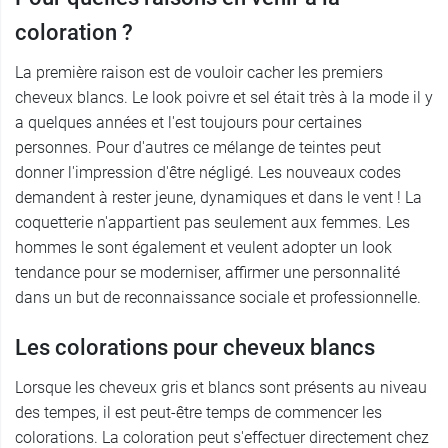
coloration ?
La première raison est de vouloir cacher les premiers
cheveux blancs. Le look poivre et sel était très à la mode il y
a quelques années et l'est toujours pour certaines
personnes. Pour d'autres ce mélange de teintes peut
donner l'impression d'être négligé. Les nouveaux codes
demandent à rester jeune, dynamiques et dans le vent ! La
coquetterie n'appartient pas seulement aux femmes. Les
hommes le sont également et veulent adopter un look
tendance pour se moderniser, affirmer une personnalité
dans un but de reconnaissance sociale et professionnelle.
Les colorations pour cheveux blancs
Lorsque les cheveux gris et blancs sont présents au niveau
des tempes, il est peut-être temps de commencer les
colorations. La coloration peut s'effectuer directement chez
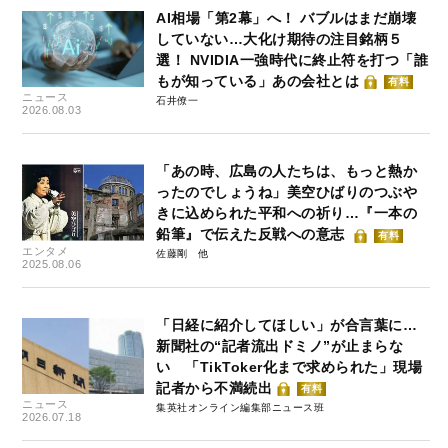
AI相場「第2幕」へ！ バブルはまだ崩壊
していない…大化け期待の注目銘柄５
選！ NVIDIA一強時代に終止符を打つ「誰
もが知っている」あの会社とは
有料
ニュース
石井僚一
2026.08.03
「あの時、広島の人たちは、もっと熱か
ったのでしょうね」美空ひばりのつぶや
きに込められた平和への祈り…『一本の
鉛筆』で伝えた反戦への意志
有料
エンタメ
佐藤剛
2025.08.06
「日経に紹介してほしい」が合言葉に…
新聞社の“記者流出ドミノ”が止まらな
い 「TikToker化まで求められた」現場
記者から不満続出
有料
ニュース
集英社オンライン編集部ニュース班
2026.07.18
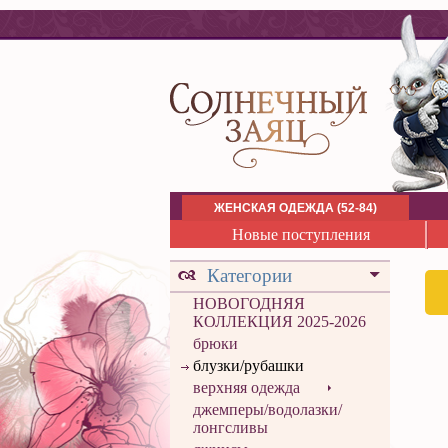
ЖЕНСКАЯ ОДЕЖДА (52-84)
Новые поступления
Категории
НОВОГОДНЯЯ
КОЛЛЕКЦИЯ 2025-2026
брюки
блузки/рубашки
верхняя одежда
джемперы/водолазки/
лонгсливы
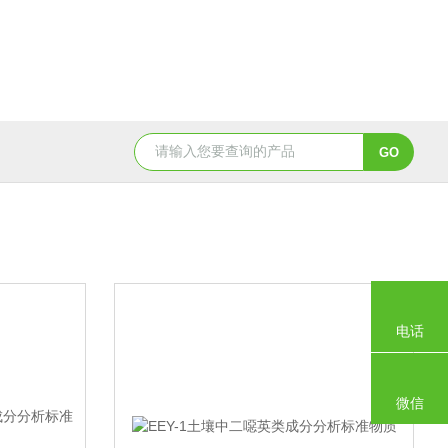
GBW07341(GPt-9)铂族金属
GBW0
电话
微信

Work item - Reproduce the text of all the records above exactly, line for line, and leave the pictures out of your answer.

Solution for this problem -
coloration ?
La première raison est de vouloir cacher les premiers
cheveux blancs. Le look poivre et sel était très à la mode il y
a quelques années et l'est toujours pour certaines
personnes. Pour d'autres ce mélange de teintes peut
donner l'impression d'être négligé. Les nouveaux codes
demandent à rester jeune, dynamiques et dans le vent ! La
coquetterie n'appartient pas seulement aux femmes. Les
hommes le sont également et veulent adopter un look
tendance pour se moderniser, affirmer une personnalité
dans un but de reconnaissance sociale et professionnelle.
Les colorations pour cheveux blancs
Lorsque les cheveux gris et blancs sont présents au niveau
des tempes, il est peut-être temps de commencer les
colorations. La coloration peut s'effectuer directement chez
AI相場「第2幕」へ！ バブルはまだ崩壊
していない…大化け期待の注目銘柄５
選！ NVIDIA一強時代に終止符を打つ「誰
もが知っている」あの会社とは
有料
ニュース
石井僚一
2026.08.03
「あの時、広島の人たちは、もっと熱か
ったのでしょうね」美空ひばりのつぶや
きに込められた平和への祈り…『一本の
鉛筆』で伝えた反戦への意志
有料
エンタメ
佐藤剛
2025.08.06
「日経に紹介してほしい」が合言葉に…
新聞社の“記者流出ドミノ”が止まらな
い 「TikToker化まで求められた」現場
記者から不満続出
有料
ニュース
集英社オンライン編集部ニュース班
2026.07.18
ЖЕНСКАЯ ОДЕЖДА (52-84)
Новые поступления
Категории
НОВОГОДНЯЯ
КОЛЛЕКЦИЯ 2025-2026
брюки
блузки/рубашки
верхняя одежда
джемперы/водолазки/
лонгсливы
GBW07341(GPt-9)铂族金属
GBW0
电话
微信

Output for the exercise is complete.